The summary judgment appealed from denied appellant’s petition under Sec. 22, Art. 6687b, Vernon’s Ann.Tex.Civ.St., which sought to vacate the order of the Department of Public Safety suspending his operator’s license upon an affirmative finding by a justice of the peace that he was an habitual violator of the traffic law. Jurisdiction of the district court was asserted under Art. 1970-166b, V.A.T.S. No constitutional question is raised.
The motion for summary judgment of ap-pellee was based on the pleadings and an affidavit of the Deputy Custodian of Driver and Vehicle Records, Division of the Department of Public Safety. The affidavit recites that the operating record of appellant shows five separate listed convictions for speeding on specified dates in 1960 in five named counties, all of which are evidenced by notices of conviction certified to the Department by the convicting courts, in accordance with law. Attached to the motion as exhibits are copies of five notices of conviction signed by the Justices of the Peace in the same five counties, and bearing the same dates recited in the affidavit. These1 documents, as exhibited, are not certified copies. Appellant filed a verified special denial that he had been legally convicted four or more times as alleged. He also pleaded his license should not be suspended because it had been previously suspended for a year in 1962-1963.
Appellant does not here attack the sufficiency of the motion, affidavit or exhibits. He did not present any special exception to the trial court for action. He now says only that the judgment was improper in the face of his unpresented special exceptions and his verified special denial that he had been “legally” convicted four times. As to applicability of summary judgment procedure generally, see Texas Dept. of Public Safety v. King, Tex.Sup., 366 S.W.2d 215, 219.

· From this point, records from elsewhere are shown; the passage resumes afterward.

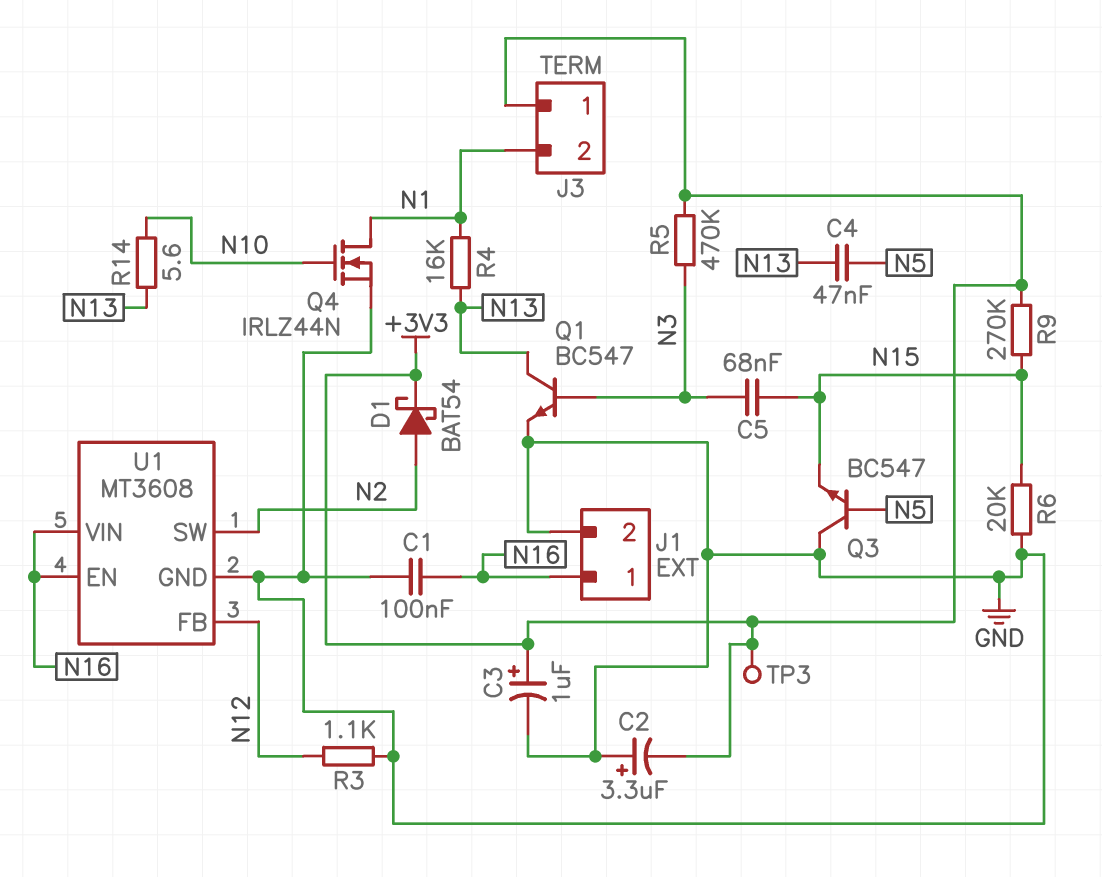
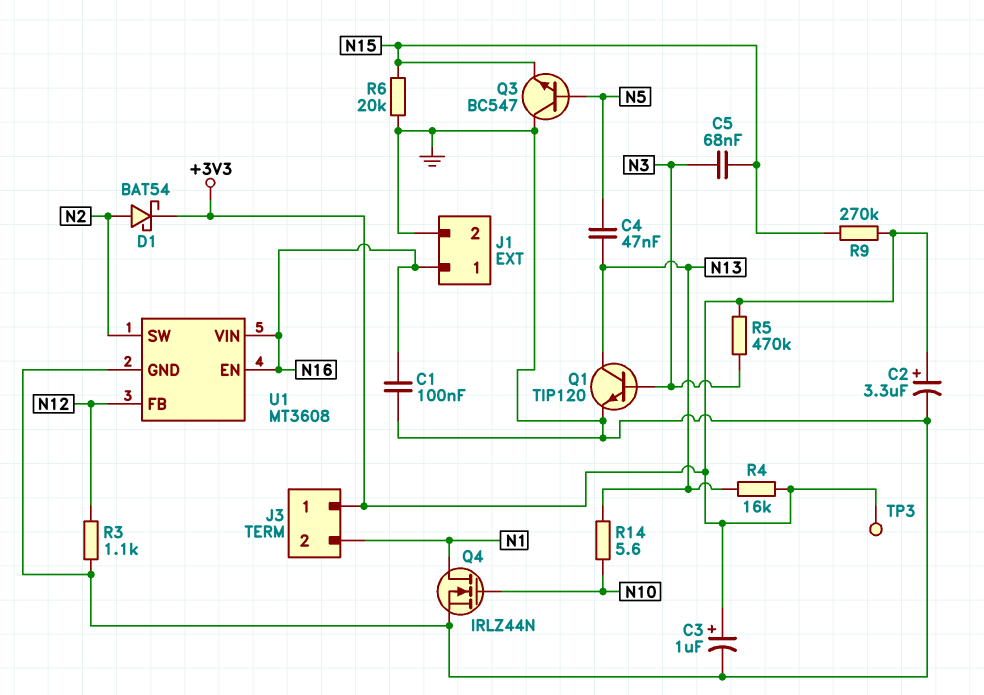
C2: 3.3uF (plus GND, minus +3V3) -> 3.3uF (plus +3V3, minus GND)
Q1: NPN BC547 (B N3, C N13, E GND) -> NPN TIP120 (B N3, C N13, E GND)
R4: 16k (N1, N13) -> 16k (+3V3, N13)

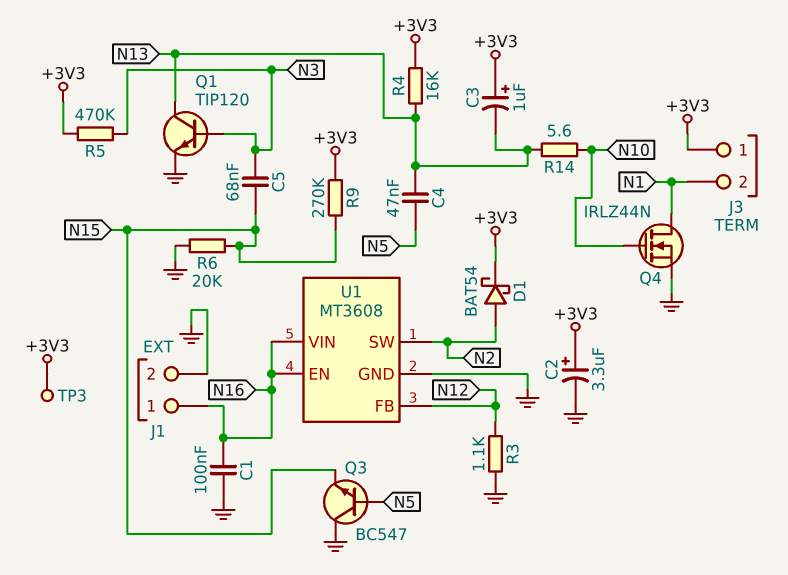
C3: 1uF (plus +3V3, minus GND) -> 1uF (plus +3V3, minus N13)

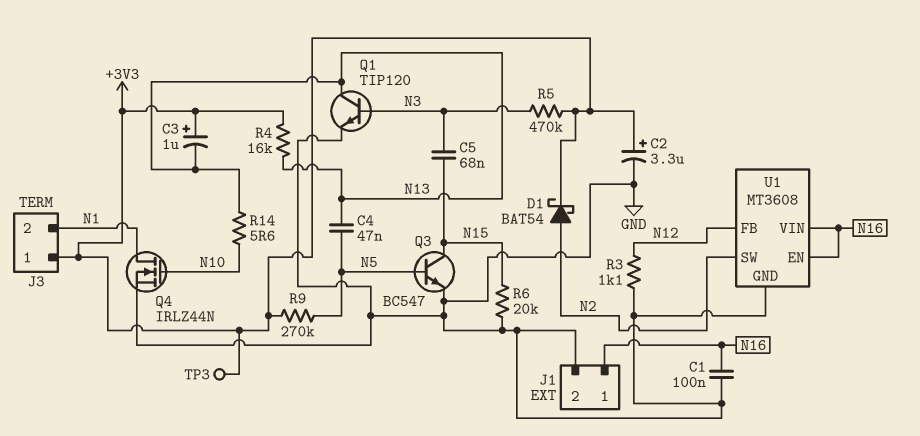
Q3: NPN BC547 (B N5, C GND, E N15) -> NPN BC547 (B N5, C N15, E GND)
R9: 270k (+3V3, N15) -> 270k (+3V3, N5)

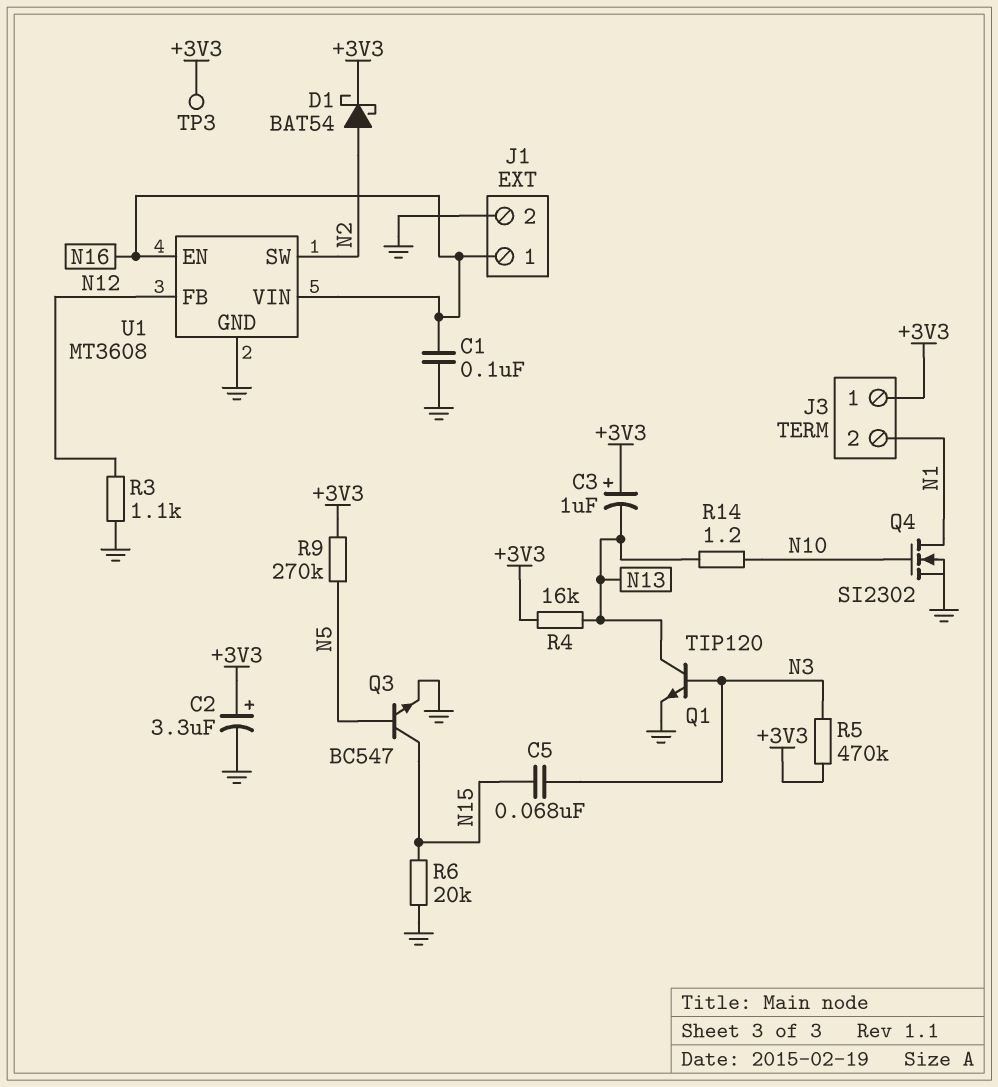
C4: 47nF (N5, N13) -> none
Q4: NMOS IRLZ44N (G N10, D N1, S GND) -> NMOS SI2302 (G N10, D N1, S GND)
R14: 5.6 (N10, N13) -> 1.2 (N10, N13)

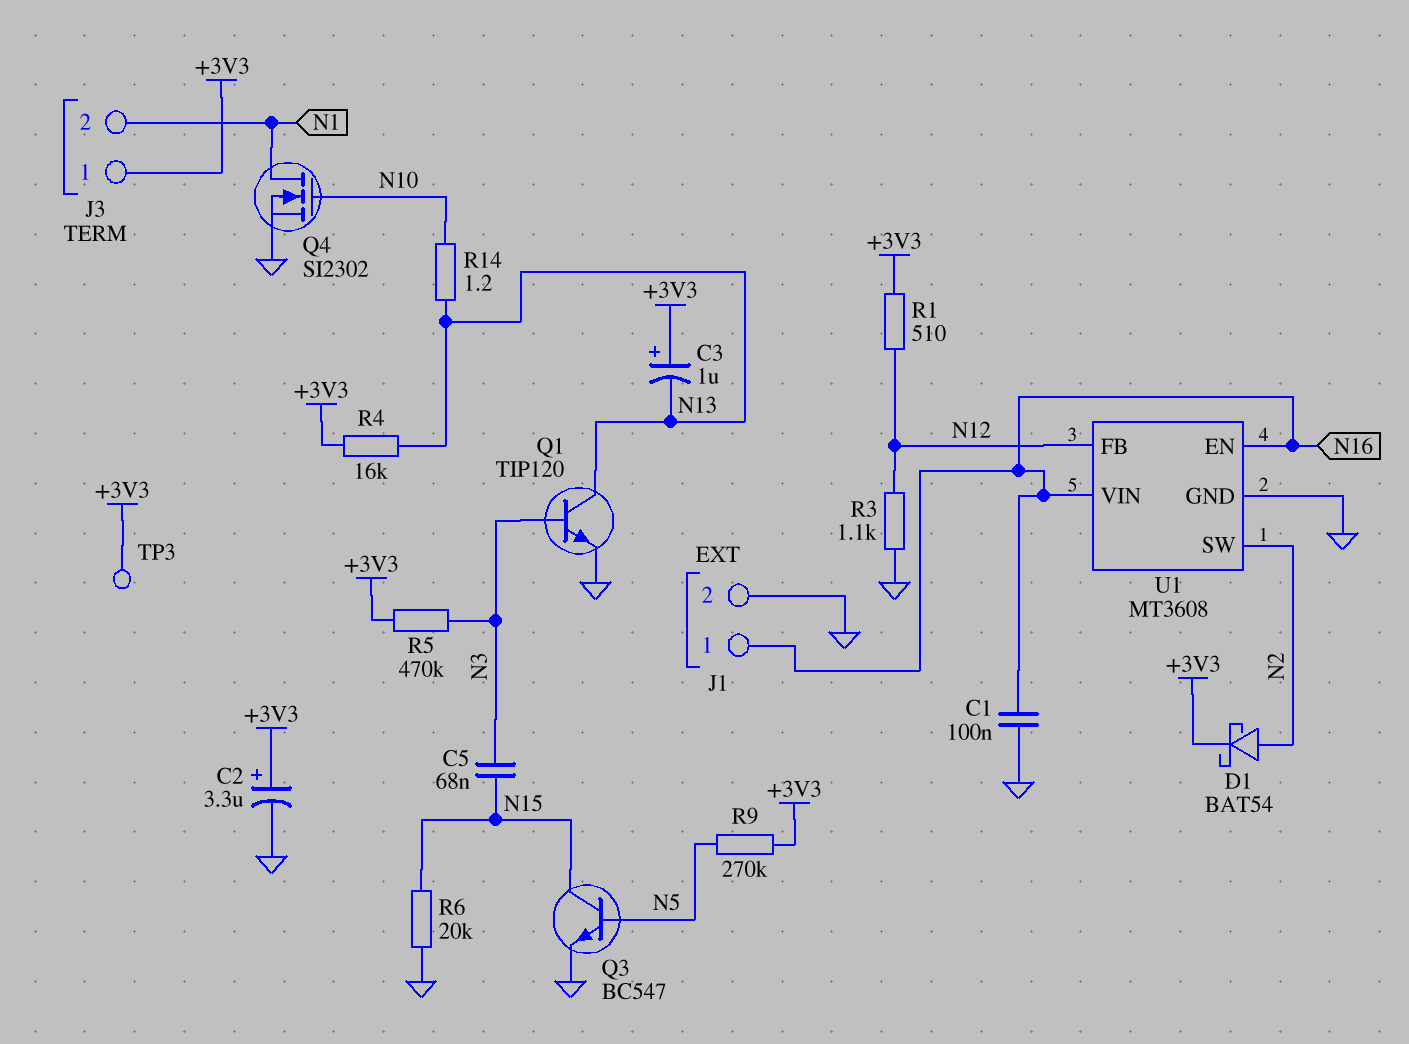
R1: none -> 510 (+3V3, N12)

In Youngstown Sheet & Tube Co. v. Penn, Tex.Sup., 363 S.W.2d 230, 234, it was held that although the exhibit attached to an affidavit in a motion for summary judgment was not a sworn or certified copy, if this matter was not raised by special exception in the trial court, it could not be first raised on appeal, where it fairly appeared no genuine issue of fact existed.
Appellant’s pleading denying that he was “legally” convicted four or more times, though verified, was merely the assertion of a legal conclusion which did not present a fact issue. Wichita County Water Impr. Dist. v. Curlee, 120 Tex. 103, 35 S.W.2d 671, 673; Box v. Bates, 162 Tex. 184, 346 S.W.2d 317, 319; 45 Tex.Jur.2d, Sec. 28, p. 408. Affirmed.